L'aspect médico-social ne sera pas oublié à l'Espace Meyerbeer : Spa est la troisième ville la moins bien lotie de l'arrondissement après Verviers et Dison... Les patients auront par exemple l'opportunité de consulter une perruquière, les trajets de soins diabète et insuffisance rénale seront pris en charge, et des événements organisés comme des conférences d'éducation à la santé, par exemple sur la prise en charge rapide des troubles cognitifs débutants afin de dépister plus vite la maladie d'Alzheimer. " Je pense aussi à développer l'OST, en collaboration avec l'Ostef (Outbreak Support Team de l'Est francophone), avec ses préventions et recommandations pour les maisons de repos et en cas d'épidémie ", termine Michel Meuris qui, vous l'aurez compris, déborde encore d'idées.
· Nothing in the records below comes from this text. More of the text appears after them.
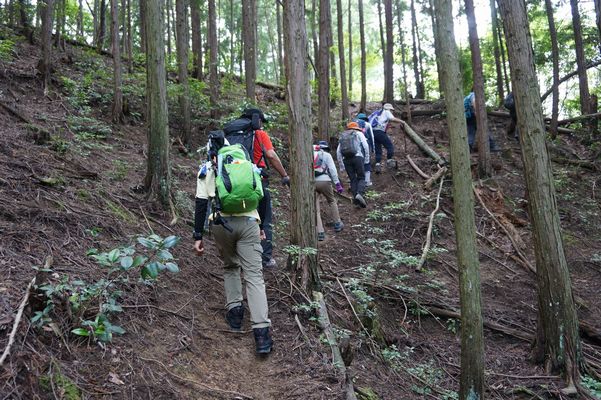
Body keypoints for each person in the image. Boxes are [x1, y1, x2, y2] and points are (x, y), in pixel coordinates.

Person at [193, 131, 272, 354]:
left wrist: (198, 236)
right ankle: (262, 335)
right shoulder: (245, 164)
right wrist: (262, 227)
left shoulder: (208, 169)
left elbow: (201, 204)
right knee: (254, 276)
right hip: (249, 223)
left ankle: (235, 314)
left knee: (230, 267)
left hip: (221, 224)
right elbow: (262, 195)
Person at [223, 108, 289, 269]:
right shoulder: (259, 134)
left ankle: (237, 256)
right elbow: (271, 155)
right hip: (257, 181)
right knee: (264, 219)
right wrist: (284, 175)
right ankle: (265, 258)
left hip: (232, 183)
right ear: (256, 120)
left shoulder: (229, 135)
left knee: (239, 217)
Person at [313, 140, 344, 241]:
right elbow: (333, 170)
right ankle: (337, 223)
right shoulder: (327, 155)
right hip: (325, 181)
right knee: (331, 201)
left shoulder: (310, 154)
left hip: (311, 182)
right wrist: (337, 184)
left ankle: (320, 232)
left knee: (316, 208)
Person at [337, 121, 370, 208]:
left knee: (353, 179)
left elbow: (338, 152)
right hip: (358, 157)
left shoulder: (343, 136)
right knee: (361, 177)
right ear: (356, 128)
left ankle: (356, 200)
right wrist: (367, 159)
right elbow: (365, 146)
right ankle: (359, 194)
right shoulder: (359, 133)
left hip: (346, 159)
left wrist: (341, 165)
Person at [369, 103, 402, 174]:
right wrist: (402, 122)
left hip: (373, 133)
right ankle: (389, 161)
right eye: (391, 110)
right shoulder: (386, 111)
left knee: (378, 150)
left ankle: (377, 165)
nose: (392, 111)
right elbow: (392, 118)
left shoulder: (378, 113)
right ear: (389, 109)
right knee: (390, 146)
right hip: (379, 132)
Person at [353, 113, 374, 186]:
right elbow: (371, 136)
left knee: (356, 163)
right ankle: (367, 182)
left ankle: (356, 182)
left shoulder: (352, 124)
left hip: (354, 147)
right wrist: (373, 148)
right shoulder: (367, 124)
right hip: (364, 145)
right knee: (366, 162)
Infos : www.espacesantemeyerbeer.be
Pénurie médicale: Spa ne connaît pas la crise
Si tous les généralistes spadois participent au projet, il faut par ailleurs souligner que Spa ne connaît pas de pénurie médicale - exceptionnel ! " Nous sommes la seule ville, dans notre région, à ne pas être en pénurie ", se félicite le Dr Meuris. " La dynamique introduite depuis 17 ans y est sans doute pour quelque chose : les jeunes médecins voient en nous une structure et une disponibilité partagées, cela les intéresse de s'installer sachant d'emblée qu'ils auront moins de contraintes et une qualité de vie. Et donc, nos assistants restent... "
Parmi les 13 généralistes spadois, deux sont âgés de plus de 60 ans, deux entre 50 et 60 ans et la majorité des autres ont moins de 40 ans. Aucun stress pour les années à venir. "Je crois que nous démontrons, par le fait d'avoir autant de jeunes, que nous faisons partie des solutions d'avenir, dans un bassin de vie comme le nôtre (le niveau " micro " de Proxisanté, NdlR), tout en proposant une alternative aux maisons médicales: garder son indépendance, mais mutualiser les efforts et les délégations d'actes, et parler d'une seule voix aux patients."
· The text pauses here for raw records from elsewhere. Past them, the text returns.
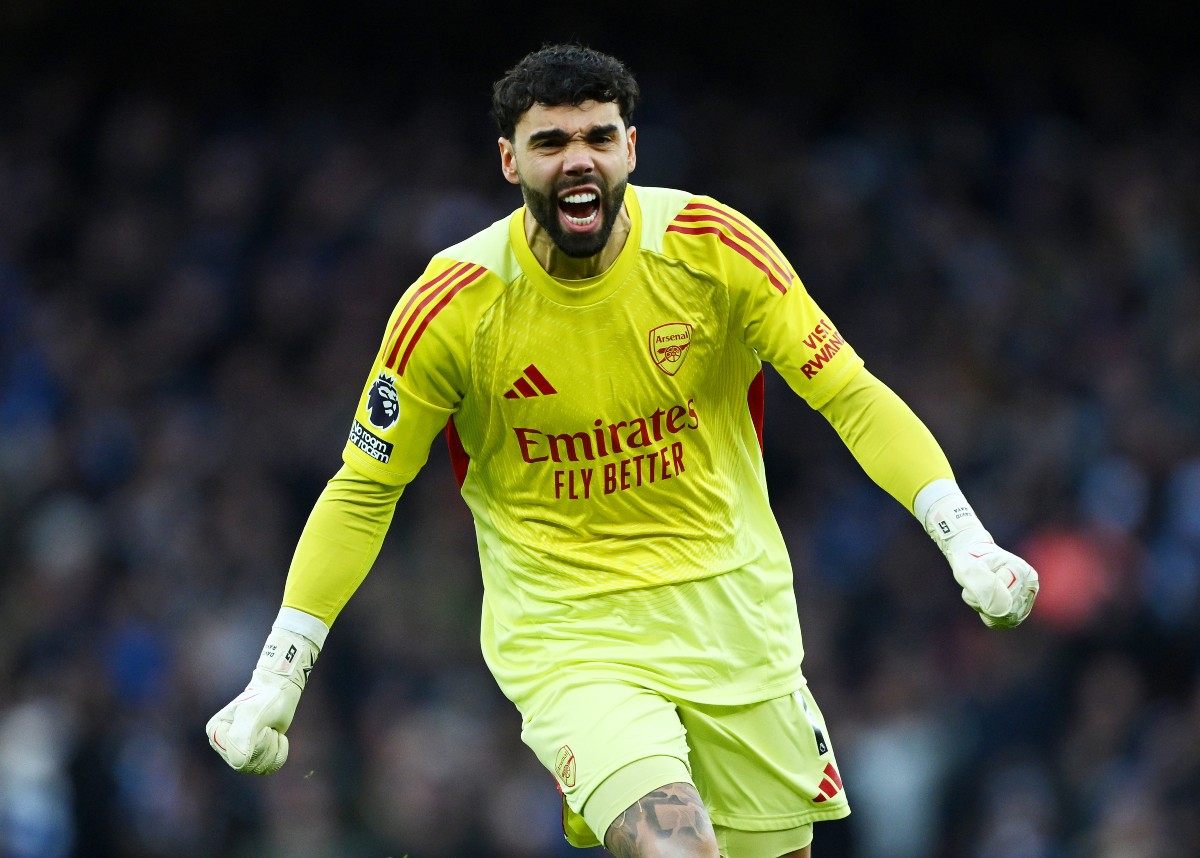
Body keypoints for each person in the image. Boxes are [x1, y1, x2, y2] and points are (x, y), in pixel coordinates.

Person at [207, 43, 1040, 858]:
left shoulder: (712, 250)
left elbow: (850, 395)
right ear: (509, 160)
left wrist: (964, 536)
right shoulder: (454, 305)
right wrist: (281, 672)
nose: (579, 160)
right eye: (551, 142)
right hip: (571, 637)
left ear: (631, 147)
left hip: (736, 624)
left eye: (599, 137)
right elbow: (364, 489)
Et pour la garde de nuit ? Elle est organisée depuis Verviers et Stavelot, et le poste de garde de Spa va lui aussi prendre ses quartiers dans le nouvel Espace médical Meyerbeer. Un secrétariat assuré par la GEF (Garde de l'est francophone, dont le Dr Meuris assure la présidence) permet de combler les lacunes du 1733.